=== Extract provided ===

The open-label, multicenter phase 3 trial enrolled patients with advanced cervical cancer who had either squamous cell carcinoma or adenocarcinoma and who had progressed on chemotherapy. Patients enrolled from 14 countries: the United States, Japan, Taiwan, South Korea, Canada, Russia, Poland, Spain, Brazil, Australia, the United Kingdom, Italy, Greece, and Belgium. The median age of participants was 51 years.
Study participants were randomized to receive either single-agent cemiplimab at a dose of 350 mg every 3 weeks or investigator’s choice of chemotherapy in the form of either pemetrexed, vinorelbine, topotecan, irinotecan, or gemcitabine.
The primary end point of the trial was OS, which was evaluated among patients with squamous cell carcinoma and then in the total study population. The IDMC assessed the OS data when approximately 85% of events had occurred among patients with squamous cell carcinoma, per a protocol-specified interim analysis. Because of the positive OS data, the committee recommended that the trial be stopped.
Detailed data will be revealed at an upcoming medical conference, according to Sanofi.
Participants who were given at least 1 dose of the study treatment were analyzed for safety; this included 300 patients in the cemiplimab arm and 290 patients in the chemotherapy arm. Those in the experimental arm had a median exposure of 15 weeks vs 10 weeks in the control arm. Eighty-eight percent of patients who received cemiplimab experienced toxicities compared with 91% of those given chemotherapy. Serious adverse effects (AEs) were experienced by 30% and 27% of patients in the experimental and control arms, respectively.
The most frequently reported AEs comprised anemia (25%, cemiplimab; 45%, chemotherapy), nausea (18% vs 33%, respectively), fatigue (17% vs 16%), vomiting (16% vs 23%), and constipation (15% vs 20%). Other toxicities included fatigue (17% vs 16%), urinary tract infections (12% vs 9%), back pain (11% vs 9%), and arthralgia (10% vs 3%).
Eight percent of patients who received cemiplimab discontinued treatment vs 5% of those who were given chemotherapy.

=== Records shown ===

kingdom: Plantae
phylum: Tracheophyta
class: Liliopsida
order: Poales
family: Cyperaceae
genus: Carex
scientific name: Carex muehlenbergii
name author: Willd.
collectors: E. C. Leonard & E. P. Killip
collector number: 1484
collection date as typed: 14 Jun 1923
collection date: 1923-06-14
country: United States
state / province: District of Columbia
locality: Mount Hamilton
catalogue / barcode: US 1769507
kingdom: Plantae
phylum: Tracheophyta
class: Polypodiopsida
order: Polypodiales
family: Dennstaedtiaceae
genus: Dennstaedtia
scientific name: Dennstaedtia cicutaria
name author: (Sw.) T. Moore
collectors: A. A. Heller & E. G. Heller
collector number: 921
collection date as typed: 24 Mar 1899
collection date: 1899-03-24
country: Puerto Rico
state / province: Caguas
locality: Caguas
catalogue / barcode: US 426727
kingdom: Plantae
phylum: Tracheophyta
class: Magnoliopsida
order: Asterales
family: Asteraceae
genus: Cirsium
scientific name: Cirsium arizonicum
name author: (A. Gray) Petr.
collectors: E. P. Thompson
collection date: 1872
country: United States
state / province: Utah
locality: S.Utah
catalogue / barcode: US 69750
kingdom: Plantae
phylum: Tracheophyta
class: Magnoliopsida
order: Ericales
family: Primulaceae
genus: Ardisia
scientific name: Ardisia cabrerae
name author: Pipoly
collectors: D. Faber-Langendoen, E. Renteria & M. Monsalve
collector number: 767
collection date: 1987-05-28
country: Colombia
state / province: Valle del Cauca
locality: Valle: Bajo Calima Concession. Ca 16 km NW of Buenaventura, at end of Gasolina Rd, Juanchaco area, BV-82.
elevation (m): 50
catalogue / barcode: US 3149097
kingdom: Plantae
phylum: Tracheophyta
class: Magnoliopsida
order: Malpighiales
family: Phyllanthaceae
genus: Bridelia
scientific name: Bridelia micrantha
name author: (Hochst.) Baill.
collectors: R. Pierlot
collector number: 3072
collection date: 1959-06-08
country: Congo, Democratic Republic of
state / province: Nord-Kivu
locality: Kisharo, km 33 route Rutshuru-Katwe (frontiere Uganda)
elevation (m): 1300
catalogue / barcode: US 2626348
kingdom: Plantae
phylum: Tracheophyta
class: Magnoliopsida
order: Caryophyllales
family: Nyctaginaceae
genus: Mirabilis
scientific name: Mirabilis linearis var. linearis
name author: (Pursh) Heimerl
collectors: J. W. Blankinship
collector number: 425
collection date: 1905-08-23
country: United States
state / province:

===

Exercise instructions - Reproduce the cervical cancer trial text in full, word for word. The records aren't needed for this work.

Answer box -
The open-label, multicenter phase 3 trial enrolled patients with advanced cervical cancer who had either squamous cell carcinoma or adenocarcinoma and who had progressed on chemotherapy. Patients enrolled from 14 countries: the United States, Japan, Taiwan, South Korea, Canada, Russia, Poland, Spain, Brazil, Australia, the United Kingdom, Italy, Greece, and Belgium. The median age of participants was 51 years.
Study participants were randomized to receive either single-agent cemiplimab at a dose of 350 mg every 3 weeks or investigator’s choice of chemotherapy in the form of either pemetrexed, vinorelbine, topotecan, irinotecan, or gemcitabine.
The primary end point of the trial was OS, which was evaluated among patients with squamous cell carcinoma and then in the total study population. The IDMC assessed the OS data when approximately 85% of events had occurred among patients with squamous cell carcinoma, per a protocol-specified interim analysis. Because of the positive OS data, the committee recommended that the trial be stopped.
Detailed data will be revealed at an upcoming medical conference, according to Sanofi.
Participants who were given at least 1 dose of the study treatment were analyzed for safety; this included 300 patients in the cemiplimab arm and 290 patients in the chemotherapy arm. Those in the experimental arm had a median exposure of 15 weeks vs 10 weeks in the control arm. Eighty-eight percent of patients who received cemiplimab experienced toxicities compared with 91% of those given chemotherapy. Serious adverse effects (AEs) were experienced by 30% and 27% of patients in the experimental and control arms, respectively.
The most frequently reported AEs comprised anemia (25%, cemiplimab; 45%, chemotherapy), nausea (18% vs 33%, respectively), fatigue (17% vs 16%), vomiting (16% vs 23%), and constipation (15% vs 20%). Other toxicities included fatigue (17% vs 16%), urinary tract infections (12% vs 9%), back pain (11% vs 9%), and arthralgia (10% vs 3%).
Eight percent of patients who received cemiplimab discontinued treatment vs 5% of those who were given chemotherapy.